Begin at the line containing "Системы защиты от протечек воды" in the entries below and end at the line containing "06 декабря 2025 года"; transcribe that range exactly and nothing outside it.

▸ **ENTRIES SUPPLIED**
━━━━━━━━
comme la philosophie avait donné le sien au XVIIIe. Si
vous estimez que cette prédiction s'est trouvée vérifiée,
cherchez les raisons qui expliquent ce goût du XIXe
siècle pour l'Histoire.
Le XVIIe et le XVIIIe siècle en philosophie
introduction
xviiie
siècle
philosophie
━━━━━━━━
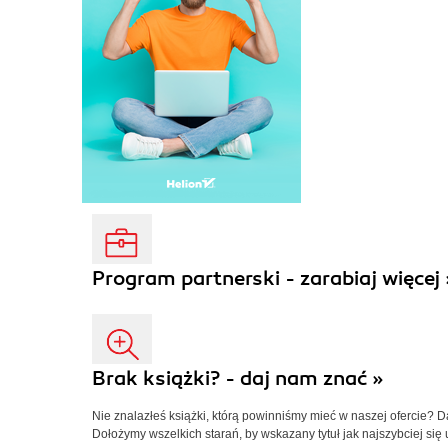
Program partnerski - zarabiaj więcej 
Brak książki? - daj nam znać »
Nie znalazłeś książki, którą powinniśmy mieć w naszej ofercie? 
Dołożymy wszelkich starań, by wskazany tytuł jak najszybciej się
━━━━━━━━
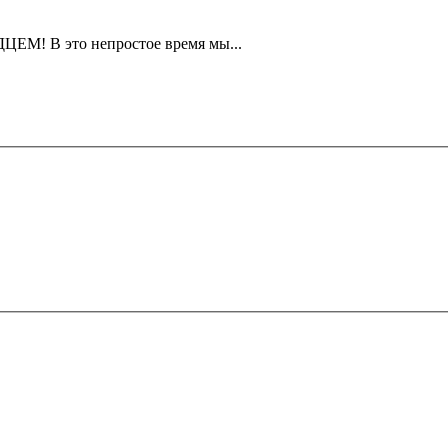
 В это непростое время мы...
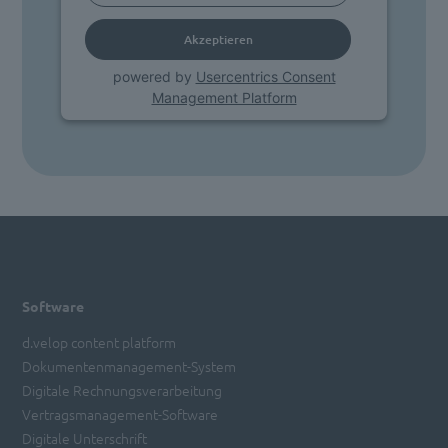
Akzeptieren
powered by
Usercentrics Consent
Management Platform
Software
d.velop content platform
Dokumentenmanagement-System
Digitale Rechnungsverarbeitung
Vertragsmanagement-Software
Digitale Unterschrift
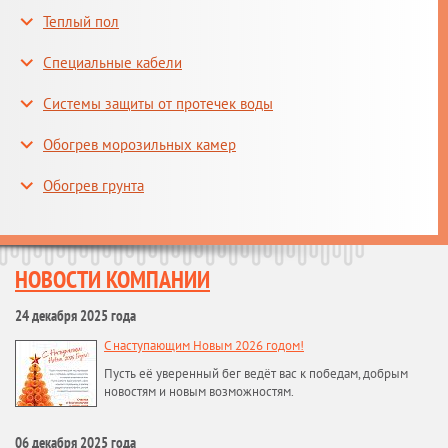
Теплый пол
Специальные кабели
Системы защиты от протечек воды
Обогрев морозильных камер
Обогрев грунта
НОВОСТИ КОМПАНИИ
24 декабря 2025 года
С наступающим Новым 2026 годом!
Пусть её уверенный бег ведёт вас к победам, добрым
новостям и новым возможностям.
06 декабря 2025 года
━━━━━━━━
▸ **SOLUTION TO THE PROBLEM**
Системы защиты от протечек воды
Обогрев морозильных камер
Обогрев грунта
НОВОСТИ КОМПАНИИ
24 декабря 2025 года
С наступающим Новым 2026 годом!
Пусть её уверенный бег ведёт вас к победам, добрым
новостям и новым возможностям.
06 декабря 2025 года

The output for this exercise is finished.